Halb gare Folklore aus dem digitalen Zeitalter.

einfach alles kleinschreiben

es ist samstagabend und ich bin in ein rabbit hole getappt. es geht um die kleinschreibung, die konsequente kleinschreibung. mein gehirn weigert sich diesen text nur in kleinen buchstaben zu tippen. meine rechtschreibprüfung denkt, ich bin besoffen. aber es ist ein interessantes thema.

die meisten sprachen verzichten auf die großschreibung von substantiven. am weitesten verbreitet ist die gemäßigte klein- (oder groß-)schreibung. wie zum beispiel im englischen. dabei wird am satzanfang und bei eigennamen großgeschrieben. die konsequente kleinschreibung (wie ich es hier gerade mache), wirft alle großbuchstaben aus dem alphabet. oder anders gesagt – nutzt eben nur ein alphabet und nicht zwei.

als deutscher muttersprachler nimmt man unsere schreibweise als selbstverständlich wahr. aber der nutzen wurde und wird immer wieder diskutiert. das bauhaus führte in den 20er-Jahren die kleinschreibung ein. herbert bayer, typograf am bauhaus, sagte dazu lapidar: 

„wir schreiben alles klein, denn wir sparen damit zeit. außerdem: warum 2 alfabete, wenn eins dasselbe erreicht? warum großschreiben, wenn man nicht groß sprechen kann?“

den nazis war das übrigens ein so großes dorn im auge, dass sie alle behörden anordneten, keine briefe des bauhauses mehr zu öffnen. 

der briefbogen vom bauhaus. gestaltet von herbert bayer. natürlich kleingeschrieben.

aber auch in jüngerer vergangenheit wurde die großschreibung in frage gestellt. zuletzt hat die kommission der deutschen rechtsschreibereform 1996 sich für eine gemäßigte kleinschreibung eingesetzt. der versuch war allerdings zum scheitern verurteilt, da die politik, die die studie bei der kommission in auftrag gab, bereits bei der beauftragung ein rütteln an der großschreibung ausgeschlossen hatten.

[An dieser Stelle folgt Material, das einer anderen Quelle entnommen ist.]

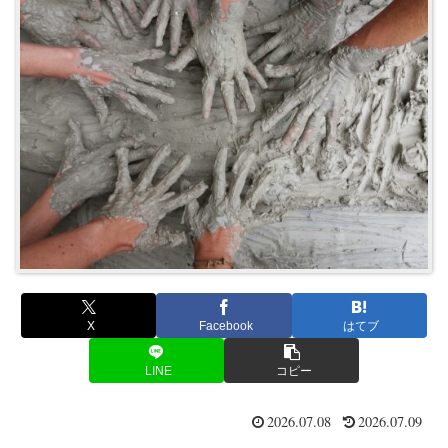
X
Facebook
はてブ
LINE
コピー
2026.07.08
2026.07.09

dabei gibt es gute argumente für beide seiten:

pro kleinschreibung:

  • es ist einfacher zu lernen und weniger fehleranfällig
  • es hilft, sich weniger gedanken um das tippen an sich zu machen und man kann gedanken besser fließen lassen
  • mehr einheitlichkeit, denn die meisten sprachen auf der welt verzichten auf das deutsche modell

contra kleinschreibung:

  • eventuell ist es schwieriger/langsamer zu lesen. die großbuchstaben bieten orientierung für das auge. die studienlage ist hier allerdings konfus. mittlerweile geht man davon aus, dass die lesbarkeit leidet, allerdings nur geringfügig (und eher gewohnheitsbedingt)

wenn ich mir das so anschaue, spricht mehr für die kleinschreibung. vielen mir die ersten sätze dieses textes noch schwer, finde ich jetzt den verzicht auf die shift-taste recht angenehm. meine rechtschreibkorrektur zeigt mir über 50 fehler in dem text an. ich ignoriere sie einfach (und damit nicht nur die fehler wegen kleinschreibung), was irgendwie auch befreiend ist.